‘AI’ WARS
Everything’s gone ‘AI’. Derek Powell seeks for real rather than faux AI, and debates how this could affect the future of audio technology.
Everything seems to be going ‘AI’, but is it really intelligent?
Artificial Intelligence (AI) is everywhere at the moment. And frankly, the claims for products that are said to incorporate “AI technology” are often pretty dubious. Everyone, it seems, has a product that is now artificially intelligent: ranging from AI lawnmowers (from Roomba, Honda and even LG) to AI lawyers. Yes, lawyers (and in Darwin, of all places... Ailira, which is short for Artificially Intelligent Legal Information Resource Assistant, can write a properly certified will for you based on your responses to some standard questions).
There are even AI fridges, like the Samsung Smart InstaView refrigerator, which allows you to see inside your fridge from any smartphone, if you forget whether you need milk while at the supermarket.
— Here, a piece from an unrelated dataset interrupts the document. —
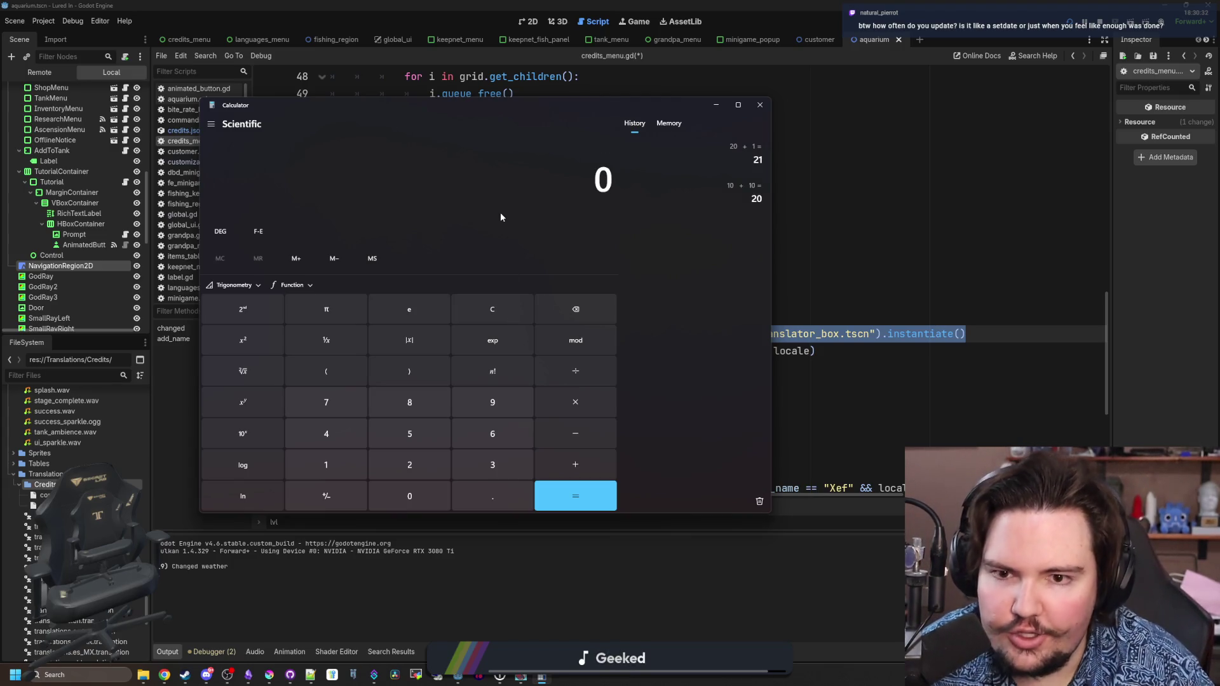
pyautogui.write('1/21')
pyautogui.press('Return')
The AI industry has even appropriated the ‘dot ai’ domain. While .ai should (like .au for Australia) properly refer to a website located in the Caribbean island nation Anguilla, shameless proponents of supposedly smart products are now beating a path to the domain registries of the most northerly of the Leeward Islands in the Lesser Antilles to claim their “dot ai” websites, like minimally intelligent moths to the proverbial flame.
Intelligence vs automation
But are products that claim AI actually intelligent — or just automated? It can be hard to determine the difference, as there is no really strictly applied standard for AI. For now, let’s take the commonly applied criterion that AI applies to systems that can perform two specific functions: problem solving, and learning from experience.
So can AI be usefully applied to audio systems? Can we use artificial intelligence (AI) to create IA — Intelligent Audio?
Many of the common ‘AI’ systems, like the digital assistants Alexa, Cortana and Siri, appear to reside in audio products, of course. However, these rely on remote processing power for answers, which are merely delivered via audio systems that are themselves really only conventional microphones and speakers acting as the interface to the real AI, which is in the cloud.
Intelligent Audio
But there is an expanding list of tasks in sound reproduction where AI takes the lead in improving the audio experience. Some of these show real promise and it is worth spending time in studying these early steps to Intelligent Audio.
I’d classify the current research into Intelligent Audio into two broad categories: first, using AI to analyse sound (and make useful suggestions as a result), and second, to enhance sound in ways that conventional audio techniques can’t manage.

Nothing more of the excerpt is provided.